(Quartz) - After 340 days subsisting on freeze dried powders from “on-orbit” space pouches, NASA astronaut Scott Kelly’s first sight of earthly prepared food was a Kazakh traditional offering of bread and salt.
Kelly and Russian cosmonauts Mikhail Kornienko and Sergey Volkov touched ground near the town of Zhezkazgan in eastern Kazhakstan at 11:26 pm EST last night (Mar. 1). The welcome ceremony began with two women dressed in
bright yellow and green, who presented the homecoming heroes with bread and salt.
“It’s an honor to participate in this event, but first let me welcome you with bread and salt. This is our custom,” said a dignitary, unnamed in the NASA TV broadcast, who welcomed them in a brief ceremony at Zhezkazgan Airport. The astronauts were also presented with tribute matryoshka dolls in their likeness.
The generously sized welcome bread, at times elaborately decorated and glazed, is a staple of astronaut welcoming ceremonies in Kazakhstan, where vast unforested grasslands have served as a landing pad for space travelers of many nationalities over the years. The bread is usually presented with a small ramekin of salt in the middle and served on an embroidered towel. It’s tradition to dip a piece of bread in the salt and eat it, but Kelly, Kornienko and Volkov seem to have skipped that part in the ceremony. Their stomachs were still too unsettled to partake, as Time explains.
Bread symbolizes hospitality, and salt signifies friendship, in several Slavic cultures. “The bread and salt tradition is common for Russians and Ukrainians,” Aisha Mukasheva of the Kazakhstan embassy in Washington, DC tells Quartz. “You might be surprised why this Slavic tradition is used among Kazakh people,” she adds, explaining that people of Russian descent account for a large proportion of Kazakhstan’s population.
Russian cosmonauts have also brought this tradition to outer space. Several bread-and-salt welcome parties took place in Russia’s Mir space station, which orbited the earth from 1986 to 2001.
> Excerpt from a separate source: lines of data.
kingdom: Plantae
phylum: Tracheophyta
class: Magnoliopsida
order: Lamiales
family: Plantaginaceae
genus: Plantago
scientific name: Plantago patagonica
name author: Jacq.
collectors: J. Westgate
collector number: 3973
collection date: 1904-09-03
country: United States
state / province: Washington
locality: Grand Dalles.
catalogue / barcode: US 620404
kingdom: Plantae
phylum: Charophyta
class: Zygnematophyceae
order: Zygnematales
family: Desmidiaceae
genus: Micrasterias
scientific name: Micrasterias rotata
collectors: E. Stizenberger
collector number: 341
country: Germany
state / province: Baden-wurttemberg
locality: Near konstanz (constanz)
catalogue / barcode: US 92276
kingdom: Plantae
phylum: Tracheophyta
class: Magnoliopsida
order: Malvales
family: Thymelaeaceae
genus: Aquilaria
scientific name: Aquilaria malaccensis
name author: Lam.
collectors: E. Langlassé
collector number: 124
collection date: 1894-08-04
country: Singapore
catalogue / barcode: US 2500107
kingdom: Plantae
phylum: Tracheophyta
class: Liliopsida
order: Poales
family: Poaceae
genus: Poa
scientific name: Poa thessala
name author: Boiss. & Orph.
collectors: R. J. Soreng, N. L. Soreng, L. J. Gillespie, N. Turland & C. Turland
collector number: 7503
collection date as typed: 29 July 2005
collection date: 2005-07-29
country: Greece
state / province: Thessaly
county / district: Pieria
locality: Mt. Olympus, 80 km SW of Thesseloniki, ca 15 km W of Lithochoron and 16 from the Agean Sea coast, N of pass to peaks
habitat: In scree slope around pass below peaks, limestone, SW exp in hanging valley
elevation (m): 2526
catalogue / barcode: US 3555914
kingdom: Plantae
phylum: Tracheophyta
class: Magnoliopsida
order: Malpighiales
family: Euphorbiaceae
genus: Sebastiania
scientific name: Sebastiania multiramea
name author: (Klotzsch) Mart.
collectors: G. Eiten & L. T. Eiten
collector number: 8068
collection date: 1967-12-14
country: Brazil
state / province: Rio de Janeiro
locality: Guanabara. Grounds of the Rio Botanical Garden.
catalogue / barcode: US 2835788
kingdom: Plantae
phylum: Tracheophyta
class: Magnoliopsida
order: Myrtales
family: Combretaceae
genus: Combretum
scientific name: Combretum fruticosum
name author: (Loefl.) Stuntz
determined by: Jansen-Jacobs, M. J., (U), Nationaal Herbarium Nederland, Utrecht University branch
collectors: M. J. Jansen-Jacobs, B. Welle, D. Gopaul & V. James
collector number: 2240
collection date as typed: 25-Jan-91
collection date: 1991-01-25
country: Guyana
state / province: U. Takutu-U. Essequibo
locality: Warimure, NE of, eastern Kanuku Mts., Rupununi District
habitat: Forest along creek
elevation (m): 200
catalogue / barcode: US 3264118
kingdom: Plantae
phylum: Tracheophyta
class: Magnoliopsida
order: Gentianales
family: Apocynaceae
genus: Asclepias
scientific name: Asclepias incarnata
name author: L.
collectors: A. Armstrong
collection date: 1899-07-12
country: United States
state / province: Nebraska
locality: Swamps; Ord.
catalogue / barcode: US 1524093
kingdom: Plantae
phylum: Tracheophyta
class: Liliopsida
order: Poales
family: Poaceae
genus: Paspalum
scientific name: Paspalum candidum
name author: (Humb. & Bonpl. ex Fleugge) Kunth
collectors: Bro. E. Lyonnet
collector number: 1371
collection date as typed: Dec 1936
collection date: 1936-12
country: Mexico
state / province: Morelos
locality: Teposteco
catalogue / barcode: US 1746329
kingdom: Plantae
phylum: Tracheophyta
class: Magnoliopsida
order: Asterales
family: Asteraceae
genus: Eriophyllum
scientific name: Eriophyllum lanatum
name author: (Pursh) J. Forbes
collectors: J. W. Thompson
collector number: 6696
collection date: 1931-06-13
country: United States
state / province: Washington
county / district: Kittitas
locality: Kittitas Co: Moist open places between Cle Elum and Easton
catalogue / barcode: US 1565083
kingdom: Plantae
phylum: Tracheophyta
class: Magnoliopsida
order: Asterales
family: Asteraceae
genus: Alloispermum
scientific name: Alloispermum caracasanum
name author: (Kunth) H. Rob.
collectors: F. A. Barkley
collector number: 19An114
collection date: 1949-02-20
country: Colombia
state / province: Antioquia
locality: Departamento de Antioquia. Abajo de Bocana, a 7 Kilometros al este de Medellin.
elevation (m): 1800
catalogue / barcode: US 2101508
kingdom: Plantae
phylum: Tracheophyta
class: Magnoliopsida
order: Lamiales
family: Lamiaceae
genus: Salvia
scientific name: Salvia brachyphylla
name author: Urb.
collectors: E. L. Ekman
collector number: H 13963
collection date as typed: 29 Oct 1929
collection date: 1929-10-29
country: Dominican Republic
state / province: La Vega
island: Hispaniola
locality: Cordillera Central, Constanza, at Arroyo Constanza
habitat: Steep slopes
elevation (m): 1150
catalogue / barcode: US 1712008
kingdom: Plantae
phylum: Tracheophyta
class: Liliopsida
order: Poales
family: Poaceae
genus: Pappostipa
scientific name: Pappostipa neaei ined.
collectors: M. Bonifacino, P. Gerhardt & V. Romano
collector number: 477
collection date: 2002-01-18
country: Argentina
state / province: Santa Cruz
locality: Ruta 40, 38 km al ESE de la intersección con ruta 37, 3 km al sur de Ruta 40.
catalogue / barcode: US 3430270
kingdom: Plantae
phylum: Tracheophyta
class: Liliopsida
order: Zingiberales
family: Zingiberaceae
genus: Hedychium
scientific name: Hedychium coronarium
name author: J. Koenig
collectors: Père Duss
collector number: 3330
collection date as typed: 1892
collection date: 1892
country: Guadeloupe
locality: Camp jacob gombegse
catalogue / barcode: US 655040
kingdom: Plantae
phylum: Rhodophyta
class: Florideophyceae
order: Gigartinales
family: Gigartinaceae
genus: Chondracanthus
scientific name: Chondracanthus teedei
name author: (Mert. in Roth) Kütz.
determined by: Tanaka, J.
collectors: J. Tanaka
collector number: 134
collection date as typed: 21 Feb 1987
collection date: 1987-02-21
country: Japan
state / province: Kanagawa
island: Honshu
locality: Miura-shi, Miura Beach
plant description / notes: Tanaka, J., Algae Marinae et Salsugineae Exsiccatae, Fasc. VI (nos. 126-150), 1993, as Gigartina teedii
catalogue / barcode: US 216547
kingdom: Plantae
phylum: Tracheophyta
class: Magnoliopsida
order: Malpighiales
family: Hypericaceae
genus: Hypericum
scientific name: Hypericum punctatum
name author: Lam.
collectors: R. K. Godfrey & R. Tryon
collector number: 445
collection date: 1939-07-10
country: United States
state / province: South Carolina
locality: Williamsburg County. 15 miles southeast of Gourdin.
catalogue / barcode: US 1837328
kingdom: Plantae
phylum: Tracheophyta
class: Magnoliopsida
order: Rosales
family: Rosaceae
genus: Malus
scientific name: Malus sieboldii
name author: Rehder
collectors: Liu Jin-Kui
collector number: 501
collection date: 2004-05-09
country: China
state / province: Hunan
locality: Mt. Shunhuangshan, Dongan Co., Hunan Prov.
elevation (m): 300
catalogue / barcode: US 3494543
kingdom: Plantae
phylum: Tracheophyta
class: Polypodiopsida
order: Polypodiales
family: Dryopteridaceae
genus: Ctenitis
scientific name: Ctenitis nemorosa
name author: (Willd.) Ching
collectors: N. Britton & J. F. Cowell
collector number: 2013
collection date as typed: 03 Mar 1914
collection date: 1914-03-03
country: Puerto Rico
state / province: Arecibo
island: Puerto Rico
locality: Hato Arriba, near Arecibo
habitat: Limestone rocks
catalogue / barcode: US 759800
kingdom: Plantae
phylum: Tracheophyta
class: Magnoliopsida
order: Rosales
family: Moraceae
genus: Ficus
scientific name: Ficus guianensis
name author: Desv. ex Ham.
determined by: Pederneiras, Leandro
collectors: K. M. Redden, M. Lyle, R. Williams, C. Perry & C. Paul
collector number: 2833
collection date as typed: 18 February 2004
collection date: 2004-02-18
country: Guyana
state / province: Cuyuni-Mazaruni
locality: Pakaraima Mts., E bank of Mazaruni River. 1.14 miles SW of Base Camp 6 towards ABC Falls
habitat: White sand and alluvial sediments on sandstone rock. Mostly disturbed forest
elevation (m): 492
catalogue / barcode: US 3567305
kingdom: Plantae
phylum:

Space tourists, too, partake in the ceremony. The first space tourist, Denis Tito, was treated to a bread and salt welcome after landing in Kazakhstan in 20o1. And American millionaire Gregory Olsen was offered packets of bread and salt when he visited the International Space Station in 2005.
Bread and salt ceremonies are performed at weddings, house warming parties and or any occasion to welcome guests, in Kazakhstan.
At around 10:30 pm EST tonight, Kelly is expected to return his hometown of Houston, Texas where he will reunite with his family and his twin brother Mark and finally indulge in whatever food he wants.